**DATA PROVIDED**.

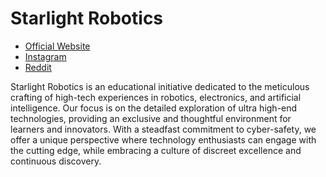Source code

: # Starlight Robotics
* [Official Website](starlightrobotics.github.io)
* [Instagram](https://www.instagram.com/starlightrobotics/)
* [Reddit](https://www.reddit.com/r/starlightrobotics/)

Starlight Robotics is an educational initiative dedicated to the meticulous crafting of high-tech experiences in robotics, electronics, and artificial intelligence. Our focus is on the detailed exploration of ultra high-end technologies, providing an exclusive and thoughtful environment for learners and innovators. With a steadfast commitment to cyber-safety, we offer a unique perspective where technology enthusiasts can engage with the cutting edge, while embracing a culture of discreet excellence and continuous discovery.

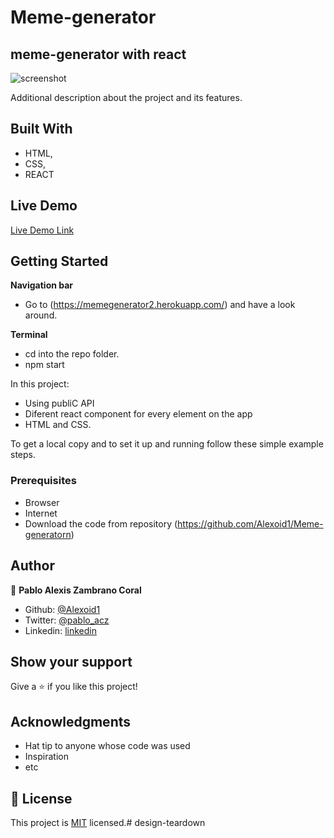 # Meme-generator
## meme-generator with react


![screenshot](./meme__gen/images/screen.png)

Additional description about the project and its features.

## Built With

- HTML,
- CSS,
- REACT

## Live Demo

[Live Demo Link](https://memegenerator2.herokuapp.com/)


## Getting Started

**Navigation bar**
- Go to (https://memegenerator2.herokuapp.com/) and have a look around. 

**Terminal**
- cd into the repo folder. 
- npm start



In this project:
- Using publiC API
- Diferent react component for every element on the app
- HTML and CSS.


To get a local copy  and to set it up and running follow these simple example steps.

### Prerequisites

- Browser
- Internet
- Download the code from repository (https://github.com/Alexoid1/Meme-generatorn)


## Author

👤 **Pablo Alexis Zambrano Coral**

- Github: [@Alexoid1](https://github.com/Alexoid1)
- Twitter: [@pablo_acz](https://twitter.com/pablo_acz)
- Linkedin: [linkedin](https://www.linkedin.com/in/pablo-alexis-zambrano-coral-7a614a189/)



## Show your support

Give a ⭐️ if you like this project!

## Acknowledgments

- Hat tip to anyone whose code was used
- Inspiration
- etc

## 📝 License

This project is [MIT](LICENSE) licensed.# design-teardown
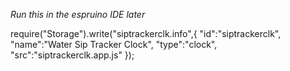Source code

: *Run this in the espruino IDE later*

require("Storage").write("siptrackerclk.info",{
  "id":"siptrackerclk",
  "name":"Water Sip Tracker Clock",
  "type":"clock",
  "src":"siptrackerclk.app.js"
});
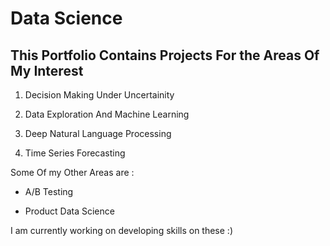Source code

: # Data Science


## This Portfolio Contains Projects For the Areas Of My Interest

1) Decision Making Under Uncertainity

2) Data Exploration And Machine Learning

3) Deep Natural Language Processing

4) Time Series Forecasting

Some Of my Other Areas are : 

- A/B Testing

- Product Data Science

I am currently working on developing skills on these :)
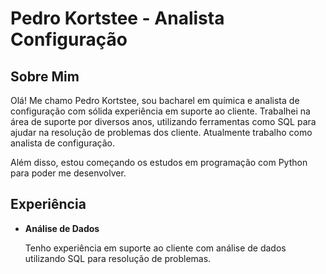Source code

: # Pedro Kortstee - Analista Configuração
 

## Sobre Mim
 
Olá! Me chamo Pedro Kortstee, sou bacharel em química e analista de configuração com sólida experiência em suporte ao cliente. Trabalhei na área de suporte por diversos anos, utilizando ferramentas como SQL para ajudar na resolução de problemas dos cliente. Atualmente trabalho como analista de configuração.


Além disso, estou começando os estudos em programação com Python para poder me desenvolver.

 

## Experiência
 


- **Análise de Dados**  
 

  Tenho experiência em suporte ao cliente com análise de dados utilizando SQL para resolução de problemas.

**INSTRUCTIONS TO FOLLOW**. Print the whole listing exactly, please, and keep any images out of it.

**TASK RESULT**.
Source code

: # Starlight Robotics
* [Official Website](starlightrobotics.github.io)
* [Instagram](https://www.instagram.com/starlightrobotics/)
* [Reddit](https://www.reddit.com/r/starlightrobotics/)

Starlight Robotics is an educational initiative dedicated to the meticulous crafting of high-tech experiences in robotics, electronics, and artificial intelligence. Our focus is on the detailed exploration of ultra high-end technologies, providing an exclusive and thoughtful environment for learners and innovators. With a steadfast commitment to cyber-safety, we offer a unique perspective where technology enthusiasts can engage with the cutting edge, while embracing a culture of discreet excellence and continuous discovery.

 # Meme-generator
## meme-generator with react


![screenshot](./meme__gen/images/screen.png)

Additional description about the project and its features.

## Built With

- HTML,
- CSS,
- REACT

## Live Demo

[Live Demo Link](https://memegenerator2.herokuapp.com/)


## Getting Started

**Navigation bar**
- Go to (https://memegenerator2.herokuapp.com/) and have a look around. 

**Terminal**
- cd into the repo folder. 
- npm start



In this project:
- Using publiC API
- Diferent react component for every element on the app
- HTML and CSS.


To get a local copy  and to set it up and running follow these simple example steps.

### Prerequisites

- Browser
- Internet
- Download the code from repository (https://github.com/Alexoid1/Meme-generatorn)


## Author

👤 **Pablo Alexis Zambrano Coral**

- Github: [@Alexoid1](https://github.com/Alexoid1)
- Twitter: [@pablo_acz](https://twitter.com/pablo_acz)
- Linkedin: [linkedin](https://www.linkedin.com/in/pablo-alexis-zambrano-coral-7a614a189/)



## Show your support

Give a ⭐️ if you like this project!

## Acknowledgments

- Hat tip to anyone whose code was used
- Inspiration
- etc

## 📝 License

This project is [MIT](LICENSE) licensed.# design-teardown
Source code

: *Run this in the espruino IDE later*

require("Storage").write("siptrackerclk.info",{
  "id":"siptrackerclk",
  "name":"Water Sip Tracker Clock",
  "type":"clock",
  "src":"siptrackerclk.app.js"
});
Source code

: # Data Science


## This Portfolio Contains Projects For the Areas Of My Interest

1) Decision Making Under Uncertainity

2) Data Exploration And Machine Learning

3) Deep Natural Language Processing

4) Time Series Forecasting

Some Of my Other Areas are : 

- A/B Testing

- Product Data Science

I am currently working on developing skills on these :)
Source code

: # Pedro Kortstee - Analista Configuração
 

## Sobre Mim
 
Olá! Me chamo Pedro Kortstee, sou bacharel em química e analista de configuração com sólida experiência em suporte ao cliente. Trabalhei na área de suporte por diversos anos, utilizando ferramentas como SQL para ajudar na resolução de problemas dos cliente. Atualmente trabalho como analista de configuração.


Além disso, estou começando os estudos em programação com Python para poder me desenvolver.

 

## Experiência
 


- **Análise de Dados**  
 

  Tenho experiência em suporte ao cliente com análise de dados utilizando SQL para resolução de problemas.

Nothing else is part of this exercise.